Ultra Zook - Epuz Ultra Zook (machine), voilà, c'est fait, on peut commencer la chronique de ce trio qui annonce la couleur avec le nom mais aussi sa bio qui qualifie son travail comme "de la musique des îles plus proche de Fukushima que des Caraïbes". Et effectivement, il y a de ça tant Ultra Zook fait zouker les chaumières avec une musique un poil caliente.. mais les chaumières de la planète Mars hein. Te voilà donc fixé. Comment ça, non ?

Difficile de ne pas se demander dans quel imbroglio musical on a mis les pieds... Sauf que ça devient rapidement très plaisant. Notamment grâce à ce clavier qui domine très clairement les débats avec des nappes et mélodies chiadées.
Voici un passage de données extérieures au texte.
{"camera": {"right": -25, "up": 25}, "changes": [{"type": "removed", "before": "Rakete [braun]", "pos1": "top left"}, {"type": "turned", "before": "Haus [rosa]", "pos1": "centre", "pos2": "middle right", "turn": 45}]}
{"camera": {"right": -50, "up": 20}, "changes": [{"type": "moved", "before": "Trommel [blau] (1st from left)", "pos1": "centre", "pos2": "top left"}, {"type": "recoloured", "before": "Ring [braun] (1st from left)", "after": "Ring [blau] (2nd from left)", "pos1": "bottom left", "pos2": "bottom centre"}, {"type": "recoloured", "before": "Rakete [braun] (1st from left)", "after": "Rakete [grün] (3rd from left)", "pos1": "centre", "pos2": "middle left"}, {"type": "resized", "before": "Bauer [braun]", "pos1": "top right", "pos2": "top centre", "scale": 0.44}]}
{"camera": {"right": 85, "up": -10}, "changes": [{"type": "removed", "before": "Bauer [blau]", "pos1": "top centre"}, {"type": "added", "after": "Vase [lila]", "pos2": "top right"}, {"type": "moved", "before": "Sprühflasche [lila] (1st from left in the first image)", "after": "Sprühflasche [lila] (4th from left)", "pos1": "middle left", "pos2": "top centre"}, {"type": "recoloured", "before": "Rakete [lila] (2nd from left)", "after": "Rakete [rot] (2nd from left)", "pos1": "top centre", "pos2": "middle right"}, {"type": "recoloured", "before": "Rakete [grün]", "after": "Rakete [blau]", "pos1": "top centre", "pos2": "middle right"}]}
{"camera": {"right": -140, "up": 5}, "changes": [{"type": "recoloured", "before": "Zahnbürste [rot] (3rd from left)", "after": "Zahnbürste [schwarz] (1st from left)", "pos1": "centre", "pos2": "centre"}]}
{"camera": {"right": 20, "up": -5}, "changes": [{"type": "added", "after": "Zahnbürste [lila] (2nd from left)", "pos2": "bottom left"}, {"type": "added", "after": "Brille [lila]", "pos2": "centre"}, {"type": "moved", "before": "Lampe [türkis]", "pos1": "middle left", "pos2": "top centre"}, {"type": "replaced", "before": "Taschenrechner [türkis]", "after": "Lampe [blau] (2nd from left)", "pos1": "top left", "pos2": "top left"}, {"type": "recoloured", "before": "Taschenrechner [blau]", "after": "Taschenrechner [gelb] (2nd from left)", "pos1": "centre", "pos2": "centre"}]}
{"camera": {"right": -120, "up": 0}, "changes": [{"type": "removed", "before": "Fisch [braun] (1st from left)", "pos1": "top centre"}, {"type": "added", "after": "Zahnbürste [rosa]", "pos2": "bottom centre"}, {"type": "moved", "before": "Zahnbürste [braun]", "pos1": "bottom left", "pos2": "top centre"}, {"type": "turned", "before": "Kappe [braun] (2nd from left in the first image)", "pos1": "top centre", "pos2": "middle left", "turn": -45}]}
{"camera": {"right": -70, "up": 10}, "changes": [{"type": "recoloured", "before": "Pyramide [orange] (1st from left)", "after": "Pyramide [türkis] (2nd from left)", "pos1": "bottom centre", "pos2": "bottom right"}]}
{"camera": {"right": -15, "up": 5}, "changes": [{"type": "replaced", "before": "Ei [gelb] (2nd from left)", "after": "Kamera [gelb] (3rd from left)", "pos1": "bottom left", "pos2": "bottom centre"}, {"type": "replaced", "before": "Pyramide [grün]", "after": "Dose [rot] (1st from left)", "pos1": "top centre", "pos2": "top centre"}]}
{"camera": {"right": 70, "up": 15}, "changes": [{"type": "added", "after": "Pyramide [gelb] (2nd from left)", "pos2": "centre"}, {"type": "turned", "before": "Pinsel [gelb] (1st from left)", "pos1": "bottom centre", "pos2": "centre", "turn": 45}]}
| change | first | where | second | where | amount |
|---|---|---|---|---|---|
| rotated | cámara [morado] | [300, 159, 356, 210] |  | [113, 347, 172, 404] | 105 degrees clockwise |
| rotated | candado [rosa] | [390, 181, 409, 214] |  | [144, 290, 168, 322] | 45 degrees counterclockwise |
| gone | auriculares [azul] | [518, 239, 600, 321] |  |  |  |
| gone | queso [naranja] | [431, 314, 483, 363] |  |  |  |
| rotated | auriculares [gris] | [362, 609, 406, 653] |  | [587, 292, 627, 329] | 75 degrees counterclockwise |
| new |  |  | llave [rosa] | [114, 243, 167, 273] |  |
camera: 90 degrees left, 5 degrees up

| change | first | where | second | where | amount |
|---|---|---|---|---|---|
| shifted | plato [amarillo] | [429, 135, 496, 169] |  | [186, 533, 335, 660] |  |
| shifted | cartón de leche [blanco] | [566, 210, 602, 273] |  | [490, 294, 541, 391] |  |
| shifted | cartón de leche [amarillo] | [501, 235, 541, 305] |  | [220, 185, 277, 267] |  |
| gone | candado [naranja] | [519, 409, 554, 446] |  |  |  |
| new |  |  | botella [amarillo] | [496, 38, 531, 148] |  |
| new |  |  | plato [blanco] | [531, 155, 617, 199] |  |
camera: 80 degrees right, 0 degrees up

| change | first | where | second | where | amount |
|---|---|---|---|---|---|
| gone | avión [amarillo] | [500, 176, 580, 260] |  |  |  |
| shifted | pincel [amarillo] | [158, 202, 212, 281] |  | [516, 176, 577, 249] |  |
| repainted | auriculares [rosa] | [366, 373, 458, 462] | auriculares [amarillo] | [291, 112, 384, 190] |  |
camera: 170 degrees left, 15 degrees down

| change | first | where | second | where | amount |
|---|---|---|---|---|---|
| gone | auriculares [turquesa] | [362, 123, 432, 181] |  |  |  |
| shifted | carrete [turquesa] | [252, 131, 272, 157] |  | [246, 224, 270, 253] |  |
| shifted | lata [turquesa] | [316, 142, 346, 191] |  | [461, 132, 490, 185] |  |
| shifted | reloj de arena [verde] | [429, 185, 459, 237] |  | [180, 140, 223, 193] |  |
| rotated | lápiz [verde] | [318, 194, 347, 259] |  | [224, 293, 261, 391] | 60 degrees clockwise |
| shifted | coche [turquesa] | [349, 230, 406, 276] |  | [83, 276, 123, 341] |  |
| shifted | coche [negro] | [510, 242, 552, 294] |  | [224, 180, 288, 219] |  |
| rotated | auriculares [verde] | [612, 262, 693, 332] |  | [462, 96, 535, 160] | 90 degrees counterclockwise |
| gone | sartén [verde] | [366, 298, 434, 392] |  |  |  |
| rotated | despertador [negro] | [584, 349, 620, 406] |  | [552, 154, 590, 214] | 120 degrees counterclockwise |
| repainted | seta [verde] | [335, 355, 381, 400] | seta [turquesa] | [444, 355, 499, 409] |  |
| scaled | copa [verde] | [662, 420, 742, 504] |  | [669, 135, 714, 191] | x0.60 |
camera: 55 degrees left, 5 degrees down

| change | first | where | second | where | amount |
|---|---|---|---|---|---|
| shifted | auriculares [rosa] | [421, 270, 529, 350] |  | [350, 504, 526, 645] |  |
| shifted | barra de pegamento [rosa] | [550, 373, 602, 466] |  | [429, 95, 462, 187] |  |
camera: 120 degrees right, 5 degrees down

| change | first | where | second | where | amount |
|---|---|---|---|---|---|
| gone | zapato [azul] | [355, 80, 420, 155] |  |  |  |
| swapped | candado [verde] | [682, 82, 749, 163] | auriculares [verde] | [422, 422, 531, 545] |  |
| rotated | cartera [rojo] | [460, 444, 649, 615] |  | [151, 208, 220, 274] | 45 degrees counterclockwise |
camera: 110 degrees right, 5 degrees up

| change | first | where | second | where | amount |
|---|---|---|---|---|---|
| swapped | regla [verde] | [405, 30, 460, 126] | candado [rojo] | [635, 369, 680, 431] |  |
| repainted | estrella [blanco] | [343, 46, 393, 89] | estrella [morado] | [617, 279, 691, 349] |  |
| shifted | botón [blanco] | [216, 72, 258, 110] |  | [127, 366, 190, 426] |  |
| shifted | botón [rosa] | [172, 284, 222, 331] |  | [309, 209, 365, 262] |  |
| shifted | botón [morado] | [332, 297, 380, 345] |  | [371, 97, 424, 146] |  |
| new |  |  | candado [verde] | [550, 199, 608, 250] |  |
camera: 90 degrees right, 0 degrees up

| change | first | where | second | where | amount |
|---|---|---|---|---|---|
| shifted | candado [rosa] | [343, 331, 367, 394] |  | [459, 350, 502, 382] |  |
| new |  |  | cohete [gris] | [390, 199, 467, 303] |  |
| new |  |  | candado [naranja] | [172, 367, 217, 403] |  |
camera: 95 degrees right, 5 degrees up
Le trio (batterie, guitare/basse, clavier) s'échine à coller tes neurones au plafond et il y a de fortes chances qu'ils y restent collés parce que la vue est bien meilleure qu'en bas. L'introduction à voix et clappements de main de la première piste intitulée "Dance broccoli dance" annonce faussement la couleur puisque le morceau se mute rapidement en un festival musical de rythmiques sautillantes et d'arrangements touchant presque à l'onirique kitch d'un Animal Collective. L'humour, c'est aussi ce qui domine également chez Ultra Zook et "Papier bitte schnell" en est la piste la plus représentative, le clavier parsème la musique décharnée de gros éclats de coke extraterrestre, donnant un morceau qui imprègne rapidement la caboche avec cette phrase répétée qui semble tirée d'un mauvais film de Max Pécas (ok, pléonasme...).

Là où les Ultra Zook on rudement bien saisi mes attentes et peut-être les vôtres, c'est qu'ils combinent un propos expérimental qui joue sur la répétition avec une efficacité et une durée relativement courte des pistes qui permettent à cet EP d'être excitant du début à la fin. Avec le dernier Gâtechien, le Poil, Epiq et désormais Ultra Zook, Gnougn Records (Monsieur Gnougn joue de la guitare/basse dans Ultra Zook...) devrait se tailler rapidement une jolie réput' dans le petit monde de la musique pas banale.